In full and without alteration, transcribe the listing.

[Supplied entries]:
*** Begin section ***
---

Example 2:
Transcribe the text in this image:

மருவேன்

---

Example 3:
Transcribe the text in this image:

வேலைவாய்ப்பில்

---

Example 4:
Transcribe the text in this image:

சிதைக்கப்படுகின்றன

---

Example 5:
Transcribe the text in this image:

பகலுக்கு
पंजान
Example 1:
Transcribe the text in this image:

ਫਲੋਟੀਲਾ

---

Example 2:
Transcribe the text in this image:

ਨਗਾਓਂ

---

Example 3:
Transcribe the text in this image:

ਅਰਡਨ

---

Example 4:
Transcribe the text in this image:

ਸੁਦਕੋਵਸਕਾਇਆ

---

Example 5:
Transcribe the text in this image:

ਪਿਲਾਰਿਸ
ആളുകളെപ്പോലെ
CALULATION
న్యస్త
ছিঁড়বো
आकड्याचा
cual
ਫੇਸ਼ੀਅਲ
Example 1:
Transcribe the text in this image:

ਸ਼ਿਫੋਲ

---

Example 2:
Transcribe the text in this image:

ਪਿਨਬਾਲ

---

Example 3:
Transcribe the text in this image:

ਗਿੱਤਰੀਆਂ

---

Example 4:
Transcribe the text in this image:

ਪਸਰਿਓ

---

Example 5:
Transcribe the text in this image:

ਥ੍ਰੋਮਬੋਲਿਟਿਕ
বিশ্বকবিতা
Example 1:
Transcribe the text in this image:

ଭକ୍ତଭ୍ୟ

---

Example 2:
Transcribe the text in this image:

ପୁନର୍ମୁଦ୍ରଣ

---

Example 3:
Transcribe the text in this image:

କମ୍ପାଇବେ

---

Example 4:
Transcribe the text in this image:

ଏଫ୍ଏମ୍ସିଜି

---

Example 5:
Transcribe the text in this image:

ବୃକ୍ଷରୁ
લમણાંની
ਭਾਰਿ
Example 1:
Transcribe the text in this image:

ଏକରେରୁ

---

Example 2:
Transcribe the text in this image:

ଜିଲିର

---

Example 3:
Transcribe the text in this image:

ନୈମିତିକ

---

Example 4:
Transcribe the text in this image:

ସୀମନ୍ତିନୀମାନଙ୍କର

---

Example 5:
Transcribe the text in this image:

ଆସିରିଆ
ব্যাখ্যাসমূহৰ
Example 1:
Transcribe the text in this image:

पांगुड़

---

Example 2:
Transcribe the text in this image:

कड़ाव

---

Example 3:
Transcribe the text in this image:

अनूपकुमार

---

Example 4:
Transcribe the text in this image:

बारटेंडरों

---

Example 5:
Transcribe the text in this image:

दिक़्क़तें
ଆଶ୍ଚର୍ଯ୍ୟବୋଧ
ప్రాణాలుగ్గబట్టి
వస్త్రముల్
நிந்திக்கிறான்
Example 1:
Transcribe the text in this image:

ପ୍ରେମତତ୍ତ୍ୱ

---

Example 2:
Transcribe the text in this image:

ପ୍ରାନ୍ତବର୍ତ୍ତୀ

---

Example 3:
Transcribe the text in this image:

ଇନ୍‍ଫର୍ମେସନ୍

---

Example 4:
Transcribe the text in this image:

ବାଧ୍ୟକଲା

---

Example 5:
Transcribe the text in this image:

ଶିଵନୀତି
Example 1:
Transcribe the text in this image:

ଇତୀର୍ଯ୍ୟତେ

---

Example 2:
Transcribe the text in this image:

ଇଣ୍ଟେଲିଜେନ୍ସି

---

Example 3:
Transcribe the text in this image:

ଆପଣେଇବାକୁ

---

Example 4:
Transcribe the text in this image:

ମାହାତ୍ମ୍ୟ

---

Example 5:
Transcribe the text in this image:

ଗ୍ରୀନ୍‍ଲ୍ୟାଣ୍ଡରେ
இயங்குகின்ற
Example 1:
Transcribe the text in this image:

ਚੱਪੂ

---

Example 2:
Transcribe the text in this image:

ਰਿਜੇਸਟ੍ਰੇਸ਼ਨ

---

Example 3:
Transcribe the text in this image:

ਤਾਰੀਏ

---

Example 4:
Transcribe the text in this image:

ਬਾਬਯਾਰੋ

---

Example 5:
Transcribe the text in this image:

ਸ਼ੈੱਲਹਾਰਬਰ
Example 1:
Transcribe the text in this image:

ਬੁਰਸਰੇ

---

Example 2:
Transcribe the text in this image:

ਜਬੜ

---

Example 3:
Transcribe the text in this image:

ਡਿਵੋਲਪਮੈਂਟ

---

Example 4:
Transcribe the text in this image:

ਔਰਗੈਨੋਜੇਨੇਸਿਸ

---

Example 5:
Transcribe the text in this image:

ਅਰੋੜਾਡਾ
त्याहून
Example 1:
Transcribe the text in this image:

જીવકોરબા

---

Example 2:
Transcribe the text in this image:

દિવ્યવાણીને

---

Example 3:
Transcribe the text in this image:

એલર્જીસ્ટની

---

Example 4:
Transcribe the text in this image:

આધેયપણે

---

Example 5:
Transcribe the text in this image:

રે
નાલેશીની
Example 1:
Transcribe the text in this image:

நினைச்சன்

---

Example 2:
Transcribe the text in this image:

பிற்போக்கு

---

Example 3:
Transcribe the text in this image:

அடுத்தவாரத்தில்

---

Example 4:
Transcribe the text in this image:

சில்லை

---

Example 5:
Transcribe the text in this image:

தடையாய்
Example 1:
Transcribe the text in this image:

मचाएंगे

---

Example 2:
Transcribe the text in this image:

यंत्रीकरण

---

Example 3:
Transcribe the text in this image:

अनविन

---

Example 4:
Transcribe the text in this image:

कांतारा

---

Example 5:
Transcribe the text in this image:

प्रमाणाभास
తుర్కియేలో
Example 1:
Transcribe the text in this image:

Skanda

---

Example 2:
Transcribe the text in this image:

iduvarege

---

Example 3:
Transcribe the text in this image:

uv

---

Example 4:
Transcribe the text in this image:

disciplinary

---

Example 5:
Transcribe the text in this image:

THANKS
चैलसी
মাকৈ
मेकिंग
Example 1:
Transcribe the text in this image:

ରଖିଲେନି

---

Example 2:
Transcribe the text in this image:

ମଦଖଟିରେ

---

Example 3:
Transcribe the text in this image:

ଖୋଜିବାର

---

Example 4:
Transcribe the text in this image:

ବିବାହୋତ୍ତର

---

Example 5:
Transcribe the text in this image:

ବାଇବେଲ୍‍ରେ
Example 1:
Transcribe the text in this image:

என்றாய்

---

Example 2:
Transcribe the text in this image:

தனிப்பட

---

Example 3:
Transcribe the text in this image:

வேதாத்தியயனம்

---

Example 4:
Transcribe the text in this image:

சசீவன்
*** End section ***
[Response]:
---

Example 2:
Transcribe the text in this image:

மருவேன்

---

Example 3:
Transcribe the text in this image:

வேலைவாய்ப்பில்

---

Example 4:
Transcribe the text in this image:

சிதைக்கப்படுகின்றன

---

Example 5:
Transcribe the text in this image:

பகலுக்கு
पंजान
Example 1:
Transcribe the text in this image:

ਫਲੋਟੀਲਾ

---

Example 2:
Transcribe the text in this image:

ਨਗਾਓਂ

---

Example 3:
Transcribe the text in this image:

ਅਰਡਨ

---

Example 4:
Transcribe the text in this image:

ਸੁਦਕੋਵਸਕਾਇਆ

---

Example 5:
Transcribe the text in this image:

ਪਿਲਾਰਿਸ
ആളുകളെപ്പോലെ
CALULATION
న్యస్త
ছিঁড়বো
आकड्याचा
cual
ਫੇਸ਼ੀਅਲ
Example 1:
Transcribe the text in this image:

ਸ਼ਿਫੋਲ

---

Example 2:
Transcribe the text in this image:

ਪਿਨਬਾਲ

---

Example 3:
Transcribe the text in this image:

ਗਿੱਤਰੀਆਂ

---

Example 4:
Transcribe the text in this image:

ਪਸਰਿਓ

---

Example 5:
Transcribe the text in this image:

ਥ੍ਰੋਮਬੋਲਿਟਿਕ
বিশ্বকবিতা
Example 1:
Transcribe the text in this image:

ଭକ୍ତଭ୍ୟ

---

Example 2:
Transcribe the text in this image:

ପୁନର୍ମୁଦ୍ରଣ

---

Example 3:
Transcribe the text in this image:

କମ୍ପାଇବେ

---

Example 4:
Transcribe the text in this image:

ଏଫ୍ଏମ୍ସିଜି

---

Example 5:
Transcribe the text in this image:

ବୃକ୍ଷରୁ
લમણાંની
ਭਾਰਿ
Example 1:
Transcribe the text in this image:

ଏକରେରୁ

---

Example 2:
Transcribe the text in this image:

ଜିଲିର

---

Example 3:
Transcribe the text in this image:

ନୈମିତିକ

---

Example 4:
Transcribe the text in this image:

ସୀମନ୍ତିନୀମାନଙ୍କର

---

Example 5:
Transcribe the text in this image:

ଆସିରିଆ
ব্যাখ্যাসমূহৰ
Example 1:
Transcribe the text in this image:

पांगुड़

---

Example 2:
Transcribe the text in this image:

कड़ाव

---

Example 3:
Transcribe the text in this image:

अनूपकुमार

---

Example 4:
Transcribe the text in this image:

बारटेंडरों

---

Example 5:
Transcribe the text in this image:

दिक़्क़तें
ଆଶ୍ଚର୍ଯ୍ୟବୋଧ
ప్రాణాలుగ్గబట్టి
వస్త్రముల్
நிந்திக்கிறான்
Example 1:
Transcribe the text in this image:

ପ୍ରେମତତ୍ତ୍ୱ

---

Example 2:
Transcribe the text in this image:

ପ୍ରାନ୍ତବର୍ତ୍ତୀ

---

Example 3:
Transcribe the text in this image:

ଇନ୍‍ଫର୍ମେସନ୍

---

Example 4:
Transcribe the text in this image:

ବାଧ୍ୟକଲା

---

Example 5:
Transcribe the text in this image:

ଶିଵନୀତି
Example 1:
Transcribe the text in this image:

ଇତୀର୍ଯ୍ୟତେ

---

Example 2:
Transcribe the text in this image:

ଇଣ୍ଟେଲିଜେନ୍ସି

---

Example 3:
Transcribe the text in this image:

ଆପଣେଇବାକୁ

---

Example 4:
Transcribe the text in this image:

ମାହାତ୍ମ୍ୟ

---

Example 5:
Transcribe the text in this image:

ଗ୍ରୀନ୍‍ଲ୍ୟାଣ୍ଡରେ
இயங்குகின்ற
Example 1:
Transcribe the text in this image:

ਚੱਪੂ

---

Example 2:
Transcribe the text in this image:

ਰਿਜੇਸਟ੍ਰੇਸ਼ਨ

---

Example 3:
Transcribe the text in this image:

ਤਾਰੀਏ

---

Example 4:
Transcribe the text in this image:

ਬਾਬਯਾਰੋ

---

Example 5:
Transcribe the text in this image:

ਸ਼ੈੱਲਹਾਰਬਰ
Example 1:
Transcribe the text in this image:

ਬੁਰਸਰੇ

---

Example 2:
Transcribe the text in this image:

ਜਬੜ

---

Example 3:
Transcribe the text in this image:

ਡਿਵੋਲਪਮੈਂਟ

---

Example 4:
Transcribe the text in this image:

ਔਰਗੈਨੋਜੇਨੇਸਿਸ

---

Example 5:
Transcribe the text in this image:

ਅਰੋੜਾਡਾ
त्याहून
Example 1:
Transcribe the text in this image:

જીવકોરબા

---

Example 2:
Transcribe the text in this image:

દિવ્યવાણીને

---

Example 3:
Transcribe the text in this image:

એલર્જીસ્ટની

---

Example 4:
Transcribe the text in this image:

આધેયપણે

---

Example 5:
Transcribe the text in this image:

રે
નાલેશીની
Example 1:
Transcribe the text in this image:

நினைச்சன்

---

Example 2:
Transcribe the text in this image:

பிற்போக்கு

---

Example 3:
Transcribe the text in this image:

அடுத்தவாரத்தில்

---

Example 4:
Transcribe the text in this image:

சில்லை

---

Example 5:
Transcribe the text in this image:

தடையாய்
Example 1:
Transcribe the text in this image:

मचाएंगे

---

Example 2:
Transcribe the text in this image:

यंत्रीकरण

---

Example 3:
Transcribe the text in this image:

अनविन

---

Example 4:
Transcribe the text in this image:

कांतारा

---

Example 5:
Transcribe the text in this image:

प्रमाणाभास
తుర్కియేలో
Example 1:
Transcribe the text in this image:

Skanda

---

Example 2:
Transcribe the text in this image:

iduvarege

---

Example 3:
Transcribe the text in this image:

uv

---

Example 4:
Transcribe the text in this image:

disciplinary

---

Example 5:
Transcribe the text in this image:

THANKS
चैलसी
মাকৈ
मेकिंग
Example 1:
Transcribe the text in this image:

ରଖିଲେନି

---

Example 2:
Transcribe the text in this image:

ମଦଖଟିରେ

---

Example 3:
Transcribe the text in this image:

ଖୋଜିବାର

---

Example 4:
Transcribe the text in this image:

ବିବାହୋତ୍ତର

---

Example 5:
Transcribe the text in this image:

ବାଇବେଲ୍‍ରେ
Example 1:
Transcribe the text in this image:

என்றாய்

---

Example 2:
Transcribe the text in this image:

தனிப்பட

---

Example 3:
Transcribe the text in this image:

வேதாத்தியயனம்

---

Example 4:
Transcribe the text in this image:

சசீவன்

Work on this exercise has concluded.